A parachute-equipped flying car designed by a Florida-based company for the use of missionaries in developing countries has crashed in Canada, just feet from an elementary school about to have a sports day event.
The car is a Maverick (slogan: “the flying car that does”) and is basically an ultralight open-wheeled buggy with a cloth exterior skin and a propellor on the back. It uses a wing-style deployable parachute for lift, and costs $94,000. Development of the car was funded by the Indigenous Peoples’ Technology and Education Center, and apparently the idea is that when the road in Borneo, Tanzania, or Peru runs out, the missionary can simply fly to his or her destination.
Now, however, the company may need to revise its slogan.
Curtis Allen, a reporter for CTV News who was on the scene, told Jalopnik that the pilot took off in Vernon, British Columbia, and crashed around 8:45. He hit a school fence and — from the picture — a tree, which may have saved his life, according to Allen.
Flying cars have been in the news lately as Terrafugia, the flying car company from Woburn, MA, reported that it plans to build street-legal airplanes. The company is working on feasibility studies for the TF-X, which “will further increase the level of safety, simplicity, and convenience of personal aviation.”
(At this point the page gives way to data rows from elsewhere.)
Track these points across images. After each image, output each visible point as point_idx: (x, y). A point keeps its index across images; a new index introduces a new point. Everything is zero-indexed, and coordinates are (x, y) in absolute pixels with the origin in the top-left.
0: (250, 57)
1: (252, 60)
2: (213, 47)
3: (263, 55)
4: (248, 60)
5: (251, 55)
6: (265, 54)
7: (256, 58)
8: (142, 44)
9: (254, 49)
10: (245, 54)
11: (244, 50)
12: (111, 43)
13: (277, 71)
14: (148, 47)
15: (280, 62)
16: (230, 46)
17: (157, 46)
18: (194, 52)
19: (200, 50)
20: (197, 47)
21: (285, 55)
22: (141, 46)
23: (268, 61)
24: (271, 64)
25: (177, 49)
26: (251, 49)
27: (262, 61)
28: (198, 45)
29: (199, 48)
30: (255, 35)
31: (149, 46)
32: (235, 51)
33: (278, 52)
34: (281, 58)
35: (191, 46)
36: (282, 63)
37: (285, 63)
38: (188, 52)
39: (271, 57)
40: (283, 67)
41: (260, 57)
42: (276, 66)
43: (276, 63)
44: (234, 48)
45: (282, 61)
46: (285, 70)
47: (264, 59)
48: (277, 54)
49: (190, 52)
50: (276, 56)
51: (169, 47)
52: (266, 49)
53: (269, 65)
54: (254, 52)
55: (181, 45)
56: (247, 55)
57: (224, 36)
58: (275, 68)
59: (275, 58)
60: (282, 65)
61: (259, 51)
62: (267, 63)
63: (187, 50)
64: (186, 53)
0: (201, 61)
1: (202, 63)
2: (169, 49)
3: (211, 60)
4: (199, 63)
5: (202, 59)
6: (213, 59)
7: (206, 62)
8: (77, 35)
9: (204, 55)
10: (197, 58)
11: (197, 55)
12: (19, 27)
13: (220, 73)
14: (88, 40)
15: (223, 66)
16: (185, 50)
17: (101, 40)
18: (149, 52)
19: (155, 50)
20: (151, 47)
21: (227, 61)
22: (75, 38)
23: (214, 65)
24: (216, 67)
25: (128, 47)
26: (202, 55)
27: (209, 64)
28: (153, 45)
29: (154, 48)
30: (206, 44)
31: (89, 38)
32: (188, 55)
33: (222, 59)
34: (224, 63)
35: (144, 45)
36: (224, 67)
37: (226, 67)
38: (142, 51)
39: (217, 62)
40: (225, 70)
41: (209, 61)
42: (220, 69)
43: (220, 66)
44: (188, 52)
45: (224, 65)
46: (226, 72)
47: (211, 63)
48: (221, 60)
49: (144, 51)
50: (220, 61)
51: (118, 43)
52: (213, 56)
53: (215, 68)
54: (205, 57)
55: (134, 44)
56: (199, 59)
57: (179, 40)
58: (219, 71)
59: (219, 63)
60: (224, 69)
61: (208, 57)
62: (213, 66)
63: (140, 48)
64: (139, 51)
It’ll need to increase the level of safety quite considerably before the FAA and other governmental organizations think it’s a good idea to give the power of flight to every yahoo with a driver’s license.
The pilot and passenger walked away from this accident, but it is just one more reason why a Jetsons-style future is — and maybe forever will be — in the future.
An experimental flying car cashes in #Vernon, meters from an elementary school field. @ctvbc twitter.com/CTV_Curtis/sta…
— Curtis Allen (@CTV_Curtis) May 10, 2013
When I contacted the Maverick flying car company for a comment, an employee apologized and said “I don’t know anything about it.”